● Exercise description
Exactly the lines from the start of the data below through the line that contains "ring mcp: (154, 241)" are to be copied, with pictures left out.

(Items from a data source)
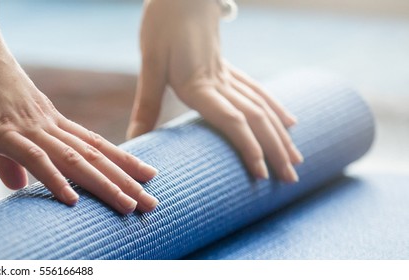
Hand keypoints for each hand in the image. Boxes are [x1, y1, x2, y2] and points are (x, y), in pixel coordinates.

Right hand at [0, 0, 158, 213]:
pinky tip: (71, 199)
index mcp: (47, 119)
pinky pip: (34, 157)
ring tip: (129, 206)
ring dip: (103, 184)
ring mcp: (26, 125)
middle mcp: (45, 123)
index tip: (146, 177)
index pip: (93, 143)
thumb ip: (8, 158)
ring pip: (74, 159)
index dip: (121, 161)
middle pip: (93, 156)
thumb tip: (19, 186)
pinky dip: (54, 179)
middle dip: (124, 181)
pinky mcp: (1, 129)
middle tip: (152, 204)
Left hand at [127, 0, 302, 182]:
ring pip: (263, 107)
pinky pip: (259, 92)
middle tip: (291, 180)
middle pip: (256, 119)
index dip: (249, 148)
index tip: (262, 174)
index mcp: (199, 84)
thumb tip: (134, 140)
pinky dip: (277, 109)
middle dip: (275, 151)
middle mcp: (220, 82)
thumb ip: (147, 104)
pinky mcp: (229, 68)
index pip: (232, 120)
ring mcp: (228, 74)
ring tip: (297, 161)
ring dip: (281, 136)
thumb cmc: (163, 26)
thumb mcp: (150, 64)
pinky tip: (290, 123)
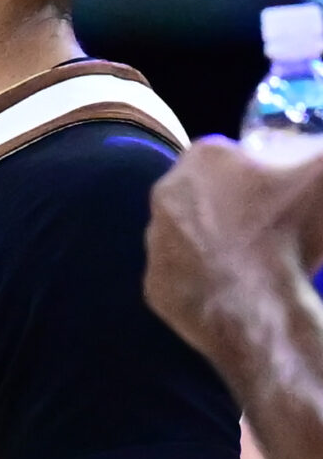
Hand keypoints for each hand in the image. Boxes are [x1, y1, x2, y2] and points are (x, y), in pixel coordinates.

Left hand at [145, 138, 322, 364]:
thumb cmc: (290, 231)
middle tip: (270, 225)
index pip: (231, 155)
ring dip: (213, 240)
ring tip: (254, 257)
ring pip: (187, 233)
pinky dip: (202, 279)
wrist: (262, 304)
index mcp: (203, 157)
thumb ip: (322, 154)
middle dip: (233, 203)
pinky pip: (180, 275)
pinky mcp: (153, 283)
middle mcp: (166, 193)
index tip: (281, 190)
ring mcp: (154, 241)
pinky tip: (232, 285)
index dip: (258, 171)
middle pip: (204, 192)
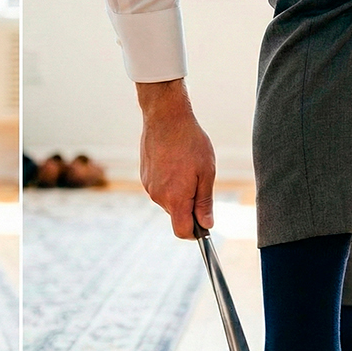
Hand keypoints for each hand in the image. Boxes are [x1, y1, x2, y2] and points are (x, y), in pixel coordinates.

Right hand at [136, 78, 214, 239]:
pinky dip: (170, 182)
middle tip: (200, 181)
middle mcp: (158, 196)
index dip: (195, 233)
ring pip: (168, 201)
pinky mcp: (144, 176)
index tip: (205, 224)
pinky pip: (160, 189)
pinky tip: (175, 162)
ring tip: (187, 167)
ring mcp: (149, 186)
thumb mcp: (206, 172)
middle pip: (176, 215)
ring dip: (180, 193)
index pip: (182, 231)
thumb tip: (207, 225)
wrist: (165, 118)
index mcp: (175, 198)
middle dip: (189, 207)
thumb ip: (205, 202)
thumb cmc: (190, 143)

● Completed exercise
Hand keypoints for each hand in the image. Boxes are [x1, y1, x2, y2] and points are (x, y), in pixel coordinates.

Right hand at [0, 0, 158, 213]:
pinky tip: (71, 199)
index mcp: (47, 119)
pinky pip: (34, 157)
ring tip: (129, 206)
ring dip: (103, 184)
ring mcp: (26, 125)
middle mcp: (45, 123)
index tip: (146, 177)
index pip: (93, 143)
thumb ip: (8, 158)
ring pip: (74, 159)
index dip: (121, 161)
middle pip: (93, 156)
thumb tip: (19, 186)
pinky dip: (54, 179)
middle dip: (124, 181)
pinky mcp: (1, 129)
middle tip: (152, 204)
Left hand at [127, 0, 302, 182]:
ring pip: (263, 107)
pinky pip: (259, 92)
middle tip: (291, 180)
middle pip: (256, 119)
index dip: (249, 148)
index tip: (262, 174)
index mcp: (199, 84)
thumb tip: (134, 140)
pinky dip: (277, 109)
middle dip: (275, 151)
middle mcp: (220, 82)
thumb ip: (147, 104)
pinky mcp: (229, 68)
index pip: (232, 120)
ring mcp: (228, 74)
ring tip: (297, 161)
ring dip: (281, 136)
thumb cmc: (163, 26)
thumb mcp: (150, 64)
pinky tip: (290, 123)
Hand keypoints for each hand in the image. Boxes are [x1, y1, x2, y2] and points are (x, y), in pixel coordinates.

Left hand at [145, 138, 322, 364]:
thumb cmc: (290, 231)
middle tip: (270, 225)
index pip: (231, 155)
ring dip: (213, 240)
ring tip: (254, 257)
ring pip: (187, 233)
pinky dip: (202, 279)
wrist: (262, 304)
index mcp: (203, 157)
thumb ip: (322, 154)
middle dip: (233, 203)
pinky pip: (180, 275)
pinky mcp: (153, 283)
middle mcp: (166, 193)
index tip: (281, 190)
ring mcp: (154, 241)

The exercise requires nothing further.